On the oscillating properties of a two-electron quantum dot in the presence of a magnetic field

TL;DR

This paper explains the oscillating behavior of physical quantities in a two-electron quantum dot under a magnetic field, linking it to eigenstate transitions between singlet and triplet states, akin to the de Haas-van Alphen effect.

Contribution

It provides a fundamental explanation for the oscillations in quantum dot properties due to eigenstate transitions, extending previous observations to a new quantum system.

Findings

Oscillations linked to eigenstate transitions between singlet and triplet states.

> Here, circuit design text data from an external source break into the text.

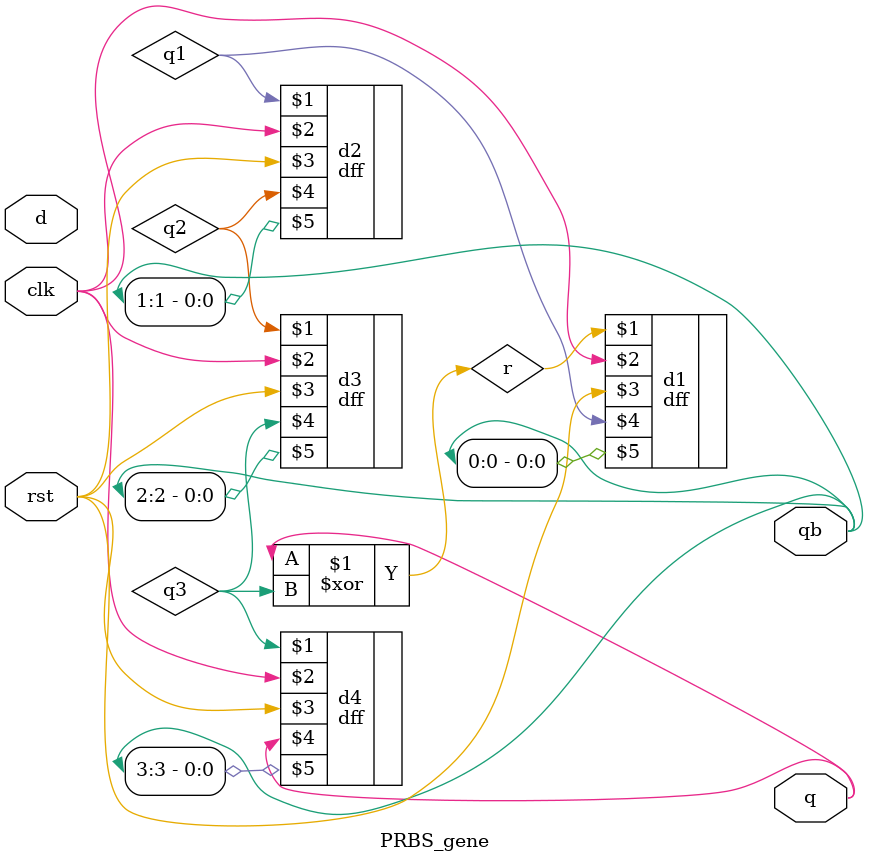
<source format=v>
`timescale 1ns / 1ps
module PRBS_gene(
    input d,clk,rst,
    output q,
    output [3:0] qb
    );
	 wire q1,q2,q3,r;
	 
	 dff d1(r,clk,rst,q1,qb[0]);
	 dff d2(q1,clk,rst,q2,qb[1]);
	 dff d3(q2,clk,rst,q3,qb[2]);
	 dff d4(q3,clk,rst,q,qb[3]);
	 
	 xor x1(r,q,q3);


endmodule

</source>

Behavior analogous to the de Haas-van Alphen effect in metals.

Identification of magnetic field intervals with lowest energy states.

Abstract

We give a basic explanation for the oscillating properties of some physical quantities of a two-electron quantum dot in the presence of a static magnetic field. This behaviour was discussed in a previous work of ours [AM Maniero, {\it et al}. J. Phys. B: At. Mol. Opt. Phys. 53:185001, 2020] and was identified as a manifestation of the {\it de Haas-van Alphen} effect, originally observed in the framework of diamagnetism of metals in the 30's. We show that this behaviour is a consequence of different eigenstates of the system assuming, in a certain interval of the magnetic field, the condition of the lowest energy singlet and triplet states.